PROBLEM SET -
[1] For each statement below, say yes or no according to the text on Strata's November events, and quote the words of that text that decide it. (a) Geneva Peace Week was organized by the Geneva Peacebuilding Platform. (b) UNEP and its partners produced three podcast episodes for the digital series. (c) The developers discussed the tools with local peacebuilding practitioners.
[2] Answer these questions from the text on Strata's November events.
(a) In which month did the Strata team present the platform at various events?
(b) What was the theme of Geneva Peace Week?
(c) Which organization has the Fragility, Conflict and Violence group?
[3] Carry on the text about Strata's November events from its final sentence.

SUPPLIED TEXT -

************

November was an eventful month for Strata, as the team had the opportunity to present the platform and engage with participants at various events. 

The Strata team first took part in Geneva Peace Week (GPW), organised by the Geneva Peacebuilding Platform, on the theme “From seeds to systems of peace: Weathering today’s challenges”. Strata was featured as part of the GPW digital series, in which UNEP collaborated with the Potsdam Institute for Climate Impact Research (PIK) and the Fragility, Conflict and Violence group of the World Bank (WB) to produce two podcast episodes on “Assessing the risks of climate change related conflict”. Strata was presented and discussed alongside the Weathering Risk initiative (adelphi and PIK) and tools for climate change and fragility (WB). Each of the three initiatives showed a distinct, state-of-the-art, data-driven approach to climate security modelling to support policy making and programming towards sustainable peace. The developers discussed with local peacebuilding practitioners the tools’ different challenges, complementarity and suitability.

************

Images with localized body landmarks -
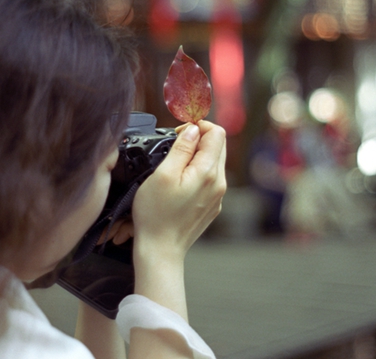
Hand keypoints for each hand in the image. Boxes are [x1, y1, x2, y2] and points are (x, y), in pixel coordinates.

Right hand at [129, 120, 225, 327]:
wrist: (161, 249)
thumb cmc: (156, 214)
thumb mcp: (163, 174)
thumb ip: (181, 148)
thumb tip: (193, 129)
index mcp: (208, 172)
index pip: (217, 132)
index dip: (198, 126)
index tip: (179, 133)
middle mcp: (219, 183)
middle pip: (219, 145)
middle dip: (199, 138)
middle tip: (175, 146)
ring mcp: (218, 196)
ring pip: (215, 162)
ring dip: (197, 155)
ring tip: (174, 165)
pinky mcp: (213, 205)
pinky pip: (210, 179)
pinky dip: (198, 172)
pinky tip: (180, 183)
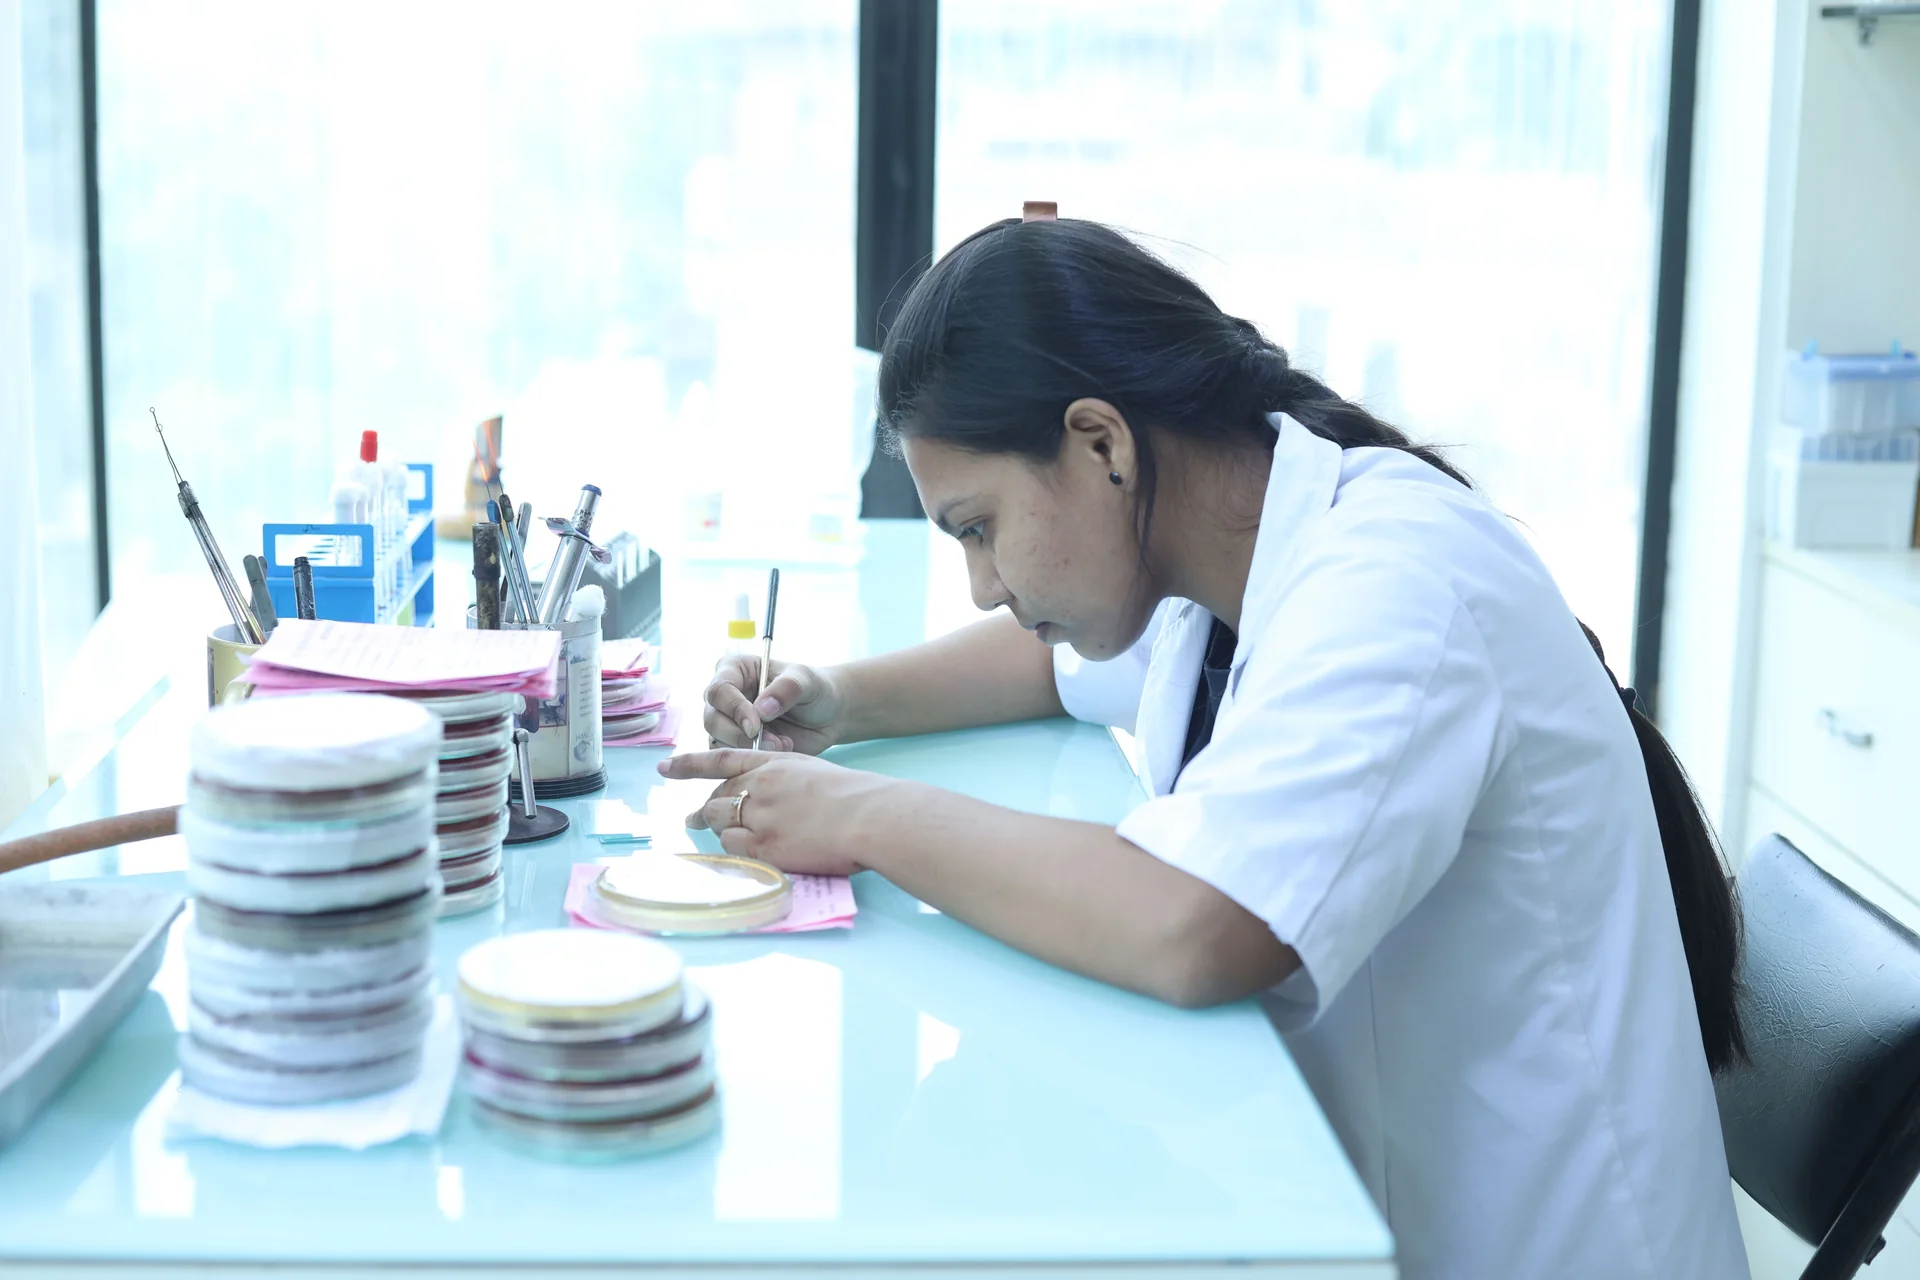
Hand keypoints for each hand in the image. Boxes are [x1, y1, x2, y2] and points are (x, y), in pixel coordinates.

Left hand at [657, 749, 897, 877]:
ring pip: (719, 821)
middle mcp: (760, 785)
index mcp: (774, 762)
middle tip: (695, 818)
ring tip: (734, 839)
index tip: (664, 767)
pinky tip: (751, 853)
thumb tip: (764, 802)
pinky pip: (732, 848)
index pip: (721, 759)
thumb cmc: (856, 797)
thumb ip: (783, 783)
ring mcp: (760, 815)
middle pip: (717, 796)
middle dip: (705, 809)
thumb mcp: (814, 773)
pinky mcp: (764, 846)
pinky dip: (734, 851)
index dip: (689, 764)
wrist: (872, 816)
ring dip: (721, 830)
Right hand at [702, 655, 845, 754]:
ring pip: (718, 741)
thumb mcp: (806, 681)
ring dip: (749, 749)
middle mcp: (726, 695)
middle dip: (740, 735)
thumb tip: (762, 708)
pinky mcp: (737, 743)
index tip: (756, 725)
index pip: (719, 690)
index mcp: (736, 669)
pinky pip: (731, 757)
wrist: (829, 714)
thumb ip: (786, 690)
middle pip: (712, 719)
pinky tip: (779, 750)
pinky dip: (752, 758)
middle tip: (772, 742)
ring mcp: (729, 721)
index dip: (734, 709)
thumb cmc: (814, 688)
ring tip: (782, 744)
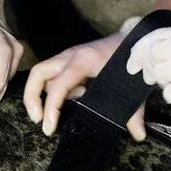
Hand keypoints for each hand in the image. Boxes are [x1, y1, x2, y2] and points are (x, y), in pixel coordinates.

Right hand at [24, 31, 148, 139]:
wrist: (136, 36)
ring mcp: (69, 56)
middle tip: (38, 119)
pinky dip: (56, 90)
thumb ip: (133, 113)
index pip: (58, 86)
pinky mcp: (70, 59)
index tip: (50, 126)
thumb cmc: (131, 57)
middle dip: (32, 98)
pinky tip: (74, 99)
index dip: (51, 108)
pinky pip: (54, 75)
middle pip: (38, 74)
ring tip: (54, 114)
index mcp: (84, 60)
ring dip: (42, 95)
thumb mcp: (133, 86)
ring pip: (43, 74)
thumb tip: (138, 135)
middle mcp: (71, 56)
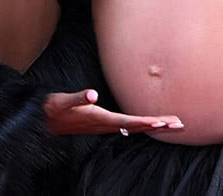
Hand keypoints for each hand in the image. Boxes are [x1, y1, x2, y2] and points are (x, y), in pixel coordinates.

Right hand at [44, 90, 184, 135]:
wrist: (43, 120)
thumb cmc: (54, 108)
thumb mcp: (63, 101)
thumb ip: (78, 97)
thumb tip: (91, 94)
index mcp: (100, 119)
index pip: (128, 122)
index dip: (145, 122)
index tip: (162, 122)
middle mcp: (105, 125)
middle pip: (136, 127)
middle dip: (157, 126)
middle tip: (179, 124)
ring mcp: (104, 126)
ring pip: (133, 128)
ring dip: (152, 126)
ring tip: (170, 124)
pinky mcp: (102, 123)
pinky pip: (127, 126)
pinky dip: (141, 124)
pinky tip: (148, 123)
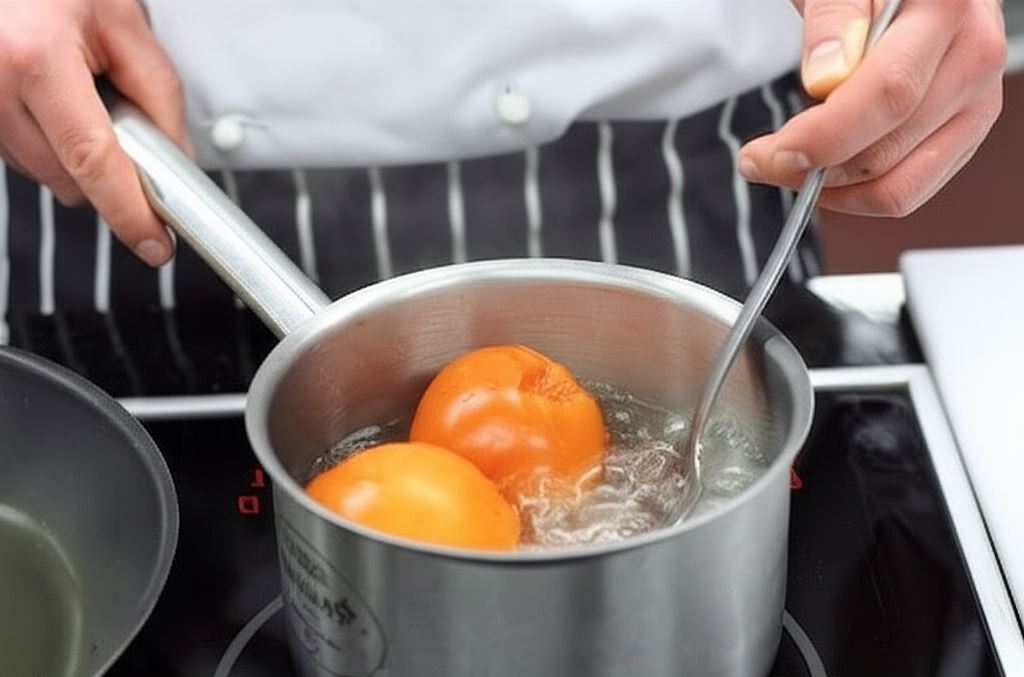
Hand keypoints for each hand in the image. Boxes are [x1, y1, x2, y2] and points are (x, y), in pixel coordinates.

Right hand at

************

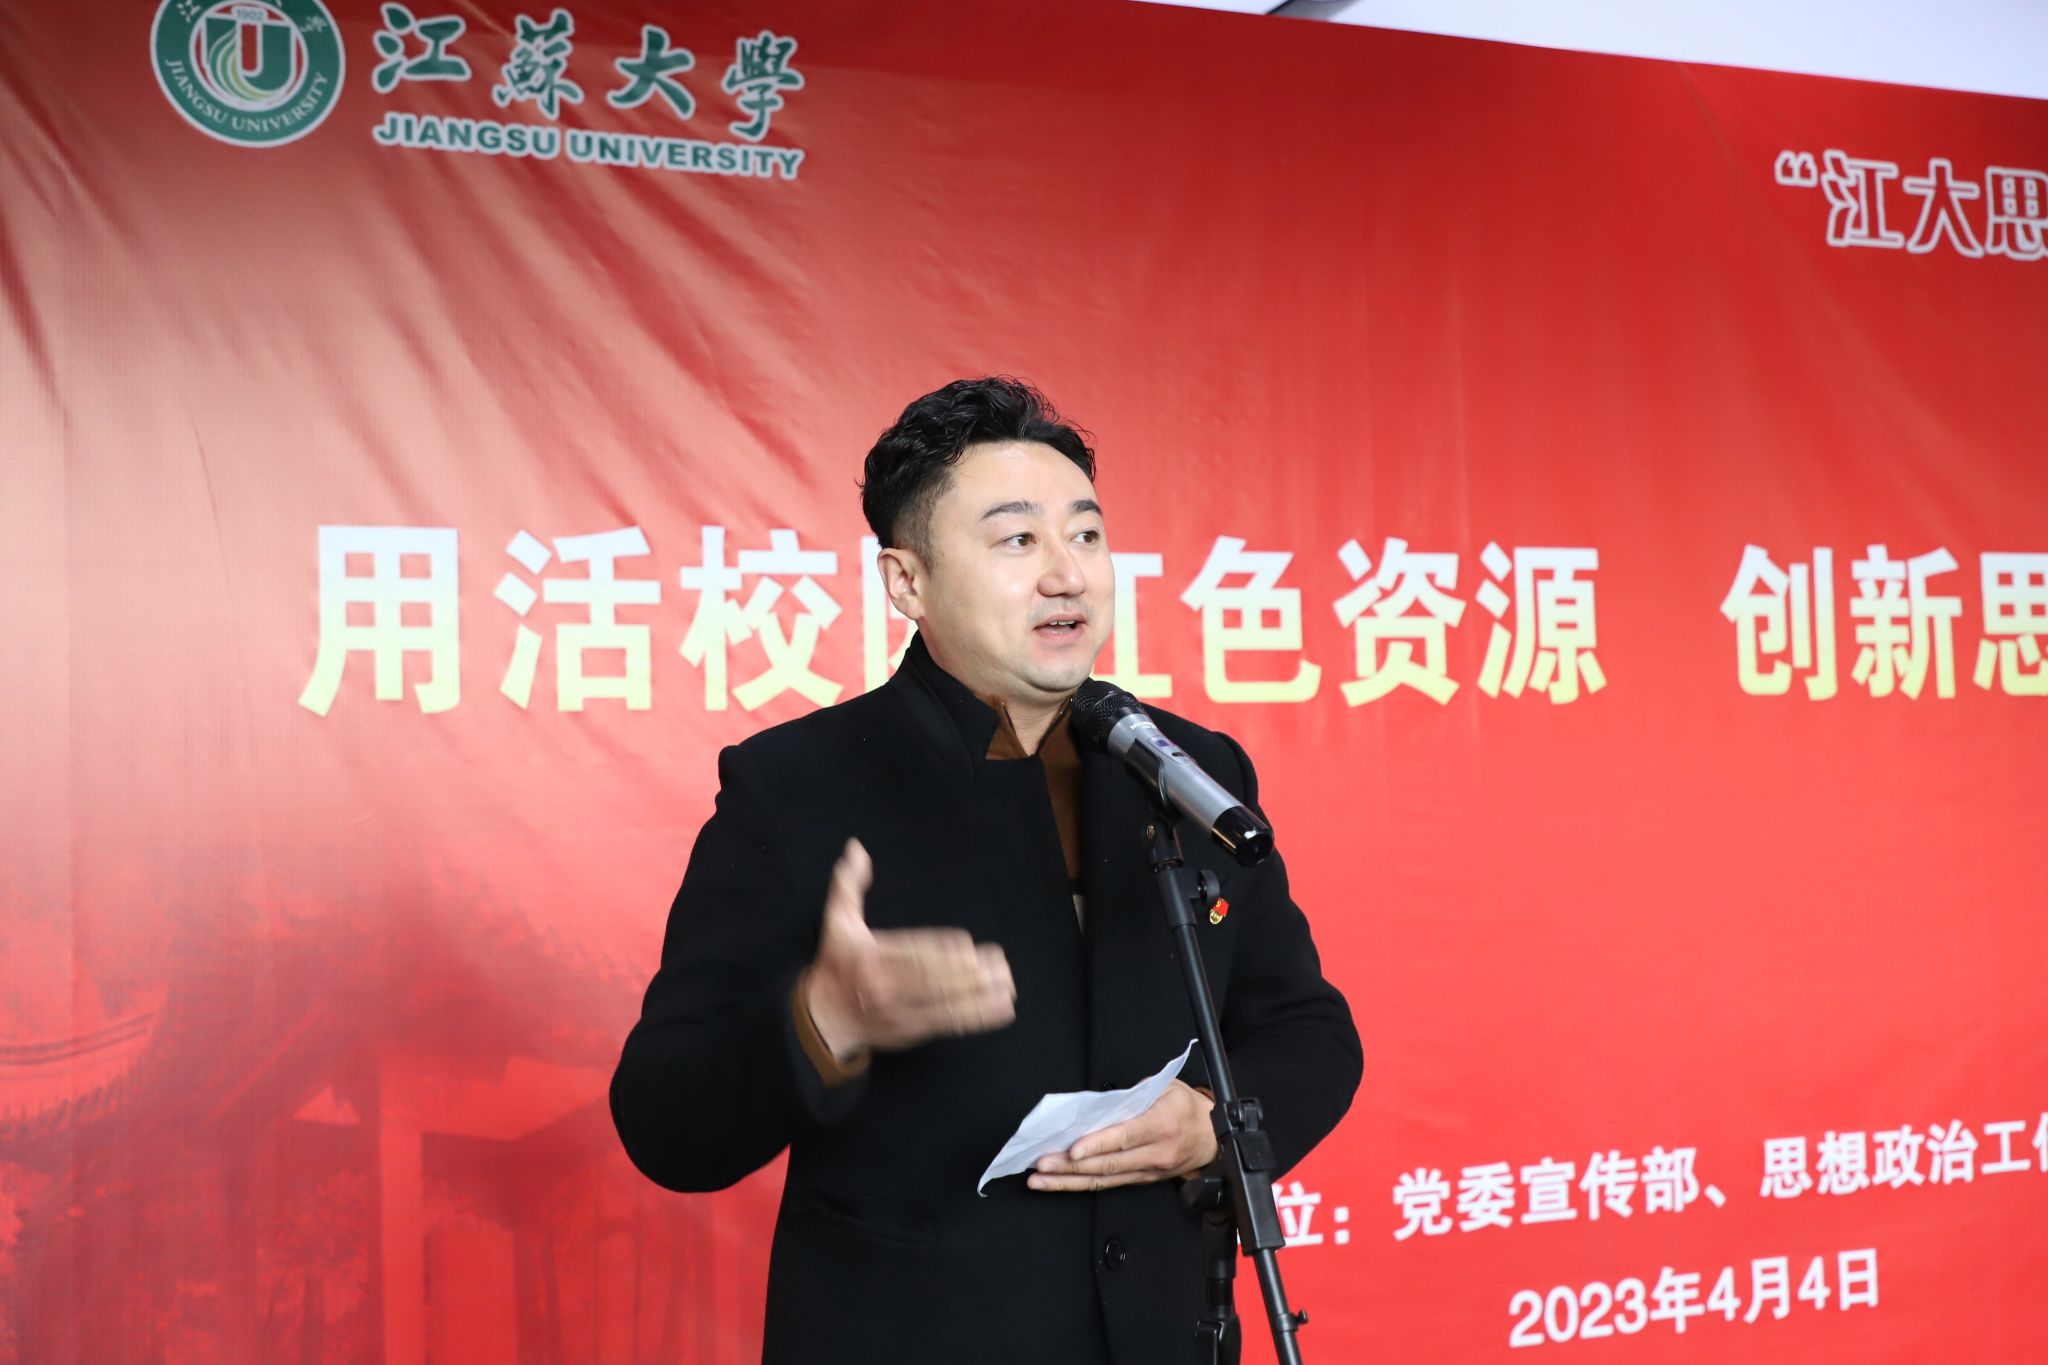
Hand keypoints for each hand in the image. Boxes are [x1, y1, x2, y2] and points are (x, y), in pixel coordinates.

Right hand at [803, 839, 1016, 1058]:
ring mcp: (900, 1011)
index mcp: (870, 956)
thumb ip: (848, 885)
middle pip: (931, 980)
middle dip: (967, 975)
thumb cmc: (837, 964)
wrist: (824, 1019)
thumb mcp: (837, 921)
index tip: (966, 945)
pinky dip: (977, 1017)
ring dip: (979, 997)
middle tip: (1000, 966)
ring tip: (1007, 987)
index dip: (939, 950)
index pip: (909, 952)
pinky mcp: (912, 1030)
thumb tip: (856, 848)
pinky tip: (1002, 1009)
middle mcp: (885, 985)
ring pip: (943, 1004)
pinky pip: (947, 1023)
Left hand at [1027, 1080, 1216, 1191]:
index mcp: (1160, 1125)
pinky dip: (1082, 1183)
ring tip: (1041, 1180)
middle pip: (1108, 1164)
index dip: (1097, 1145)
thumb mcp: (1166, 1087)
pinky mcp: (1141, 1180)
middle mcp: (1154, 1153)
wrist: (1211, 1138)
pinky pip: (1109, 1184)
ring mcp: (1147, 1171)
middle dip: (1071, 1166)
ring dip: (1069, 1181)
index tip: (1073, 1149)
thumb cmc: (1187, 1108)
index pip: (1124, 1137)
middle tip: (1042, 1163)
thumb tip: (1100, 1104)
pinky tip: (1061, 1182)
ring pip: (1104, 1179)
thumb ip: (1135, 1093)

************

ANSWERS BY ITEM -
[1]
(a) Yes: "organised by the Geneva Peacebuilding Platform"
(b) No: "to produce two podcast episodes"
(c) Yes: "The developers discussed with local peacebuilding practitioners the tools’ different challenges, complementarity and suitability."

[2]
(a) November
(b) “From seeds to systems of peace: Weathering today’s challenges”
(c) The World Bank

[3]
In addition, UNEP joined the GPW roundtable session on “Effective Learning and Assessment Tools for Environmental Peacebuilding” co-organised with adelphi and Search for Common Ground. The moderated conversation improved collaboration and knowledge-sharing between climate scientists, conservationists, peacebuilding practitioners and other participants, who expressed their interest in having accessible tools and open-source climate change and conflict data for environmental peacebuilding and better decision making. 

The Strata team also presented at the 26th UN Climate Change Conference of the Parties (COP26) under the Chatham House Virtual Pavillion on Climate Security. While the knowledge base on climate-related security threats is steadily increasing, this session emphasised sharing practical experiences and emerging lessons in addressing climate-related security risks in fragile and conflict-affected contexts. The format of the session was ‘the human library’, a set of interactive small group discussions that allowed speakers and participants to engage on equal levels. 

On 17 November, Strata joined UNDRR and GFDRR’s Joint Workshop on Advancing Digital Public Goods for Disaster and Climate Risk Reduction. Strata contributed to the panel on fostering innovation of digital platforms and tools to meet the needs of the most vulnerable. Among many multidimensional risk data platforms discussed, Strata was the only one focusing on conflict-affected and fragile regions. A recording of the event is available here.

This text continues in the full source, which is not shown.